[INSTRUCTIONS TO FOLLOW]:
Copy out the text of each row below word for word, leaving out the pictures.

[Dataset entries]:
====================
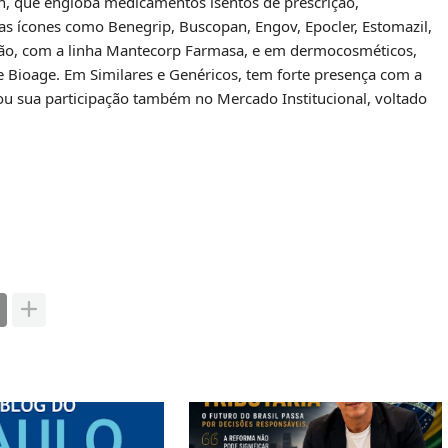
h, que engloba medicamentos isentos de prescrição,
as ícones como Benegrip, Buscopan, Engov, Epocler, Estomazil,
ção, com a linha Mantecorp Farmasa, e em dermocosméticos,
 Bioage. Em Similares e Genéricos, tem forte presença com a
u sua participação também no Mercado Institucional, voltado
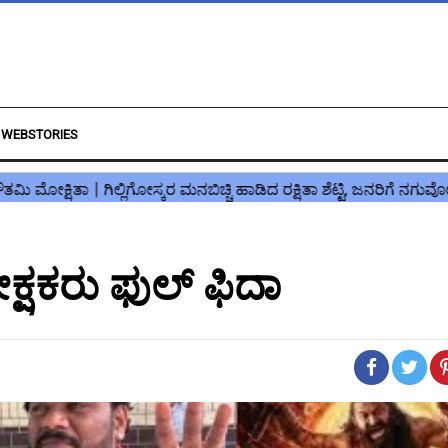
WEBSTORIES
ಕ್ಷಕರು ಫುಲ್ ಫಿದಾ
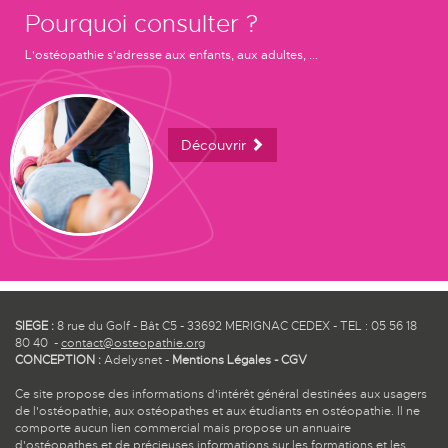
Pourquoi consulter ?
L'ostéopathie s'adresse aux enfants, aux adultes, ...
Découvrir
SIEGE :
8 rue du Golf - Bât C5 - 33692 MERIGNAC CEDEX - TEL : 05 56 18
80 40 -
contact@osteopathie.org
CONCEPTION :
Adelysnet
-
Mentions Légales
-
CGV
Ce site propose des informations d'intérêt général destinées aux usagers
de l'ostéopathie, aux ostéopathes et aux étudiants en ostéopathie. Il ne
comporte aucun lien commercial mais propose un annuaire
d'ostéopathes et de précieuses informations sur les formations et les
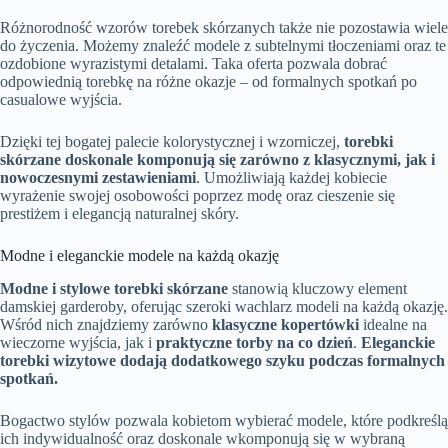
Różnorodność wzorów torebek skórzanych także nie pozostawia wiele
do życzenia. Możemy znaleźć modele z subtelnymi tłoczeniami oraz te
ozdobione wyrazistymi detalami. Taka oferta pozwala dobrać
odpowiednią torebkę na różne okazje – od formalnych spotkań po
casualowe wyjścia.
Dzięki tej bogatej palecie kolorystycznej i wzorniczej,
torebki
skórzane doskonale komponują się zarówno z klasycznymi, jak i
nowoczesnymi zestawieniami
. Umożliwiają każdej kobiecie
wyrażenie swojej osobowości poprzez modę oraz cieszenie się
prestiżem i elegancją naturalnej skóry.
Modne i eleganckie modele na każdą okazję
Modne i stylowe torebki skórzane
stanowią kluczowy element
damskiej garderoby, oferując szeroki wachlarz modeli na każdą okazję.
Wśród nich znajdziemy zarówno
klasyczne kopertówki
idealne na
wieczorne wyjścia, jak i
praktyczne torby na co dzień
.
Eleganckie
torebki wizytowe dodają dodatkowego szyku podczas formalnych
spotkań.
Bogactwo stylów pozwala kobietom wybierać modele, które podkreślą
ich indywidualność oraz doskonale wkomponują się w wybraną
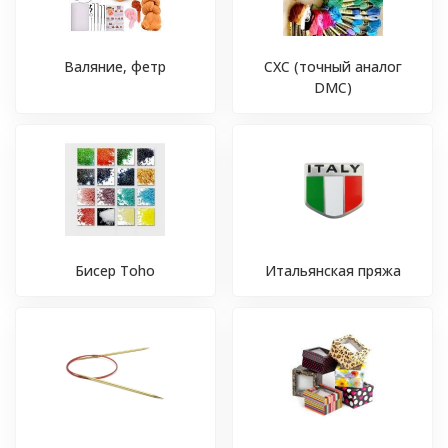
Валяние, фетр
СХС (точный аналог
DMC)
Бисер Toho
Итальянская пряжа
====================
[EXERCISE OUTPUT]:
h, que engloba medicamentos isentos de prescrição,
as ícones como Benegrip, Buscopan, Engov, Epocler, Estomazil,
ção, com a linha Mantecorp Farmasa, e em dermocosméticos,
 Bioage. Em Similares e Genéricos, tem forte presença com a
u sua participação também no Mercado Institucional, voltado
WEBSTORIES
ಕ್ಷಕರು ಫುಲ್ ಫಿದಾ
Pourquoi consulter ?
L'ostéopathie s'adresse aux enfants, aux adultes, ...
Découvrir
SIEGE :
8 rue du Golf - Bât C5 - 33692 MERIGNAC CEDEX - TEL : 05 56 18
80 40 -
contact@osteopathie.org
CONCEPTION :
Adelysnet
-
Mentions Légales
-
CGV
Ce site propose des informations d'intérêt général destinées aux usagers
de l'ostéopathie, aux ostéopathes et aux étudiants en ostéopathie. Il ne
comporte aucun lien commercial mais propose un annuaire
d'ostéopathes et de précieuses informations sur les formations et les
Różnorodność wzorów torebek skórzanych także nie pozostawia wiele
do życzenia. Możemy znaleźć modele z subtelnymi tłoczeniami oraz te
ozdobione wyrazistymi detalami. Taka oferta pozwala dobrać
odpowiednią torebkę na różne okazje – od formalnych spotkań po
casualowe wyjścia.
Dzięki tej bogatej palecie kolorystycznej i wzorniczej,
torebki
skórzane doskonale komponują się zarówno z klasycznymi, jak i
nowoczesnymi zestawieniami
. Umożliwiają każdej kobiecie
wyrażenie swojej osobowości poprzez modę oraz cieszenie się
prestiżem i elegancją naturalnej skóry.
Modne i eleganckie modele na każdą okazję
Modne i stylowe torebki skórzane
stanowią kluczowy element
damskiej garderoby, oferując szeroki wachlarz modeli na każdą okazję.
Wśród nich znajdziemy zarówno
klasyczne kopertówki
idealne na
wieczorne wyjścia, jak i
praktyczne torby na co dzień
.
Eleganckie
torebki wizytowe dodają dodatkowego szyku podczas formalnych
spotkań.
Bogactwo stylów pozwala kobietom wybierać modele, które podkreślą
ich indywidualność oraz doskonale wkomponują się w wybraną
Валяние, фетр
СХС (точный аналог
DMC)
Бисер Toho
Итальянская пряжа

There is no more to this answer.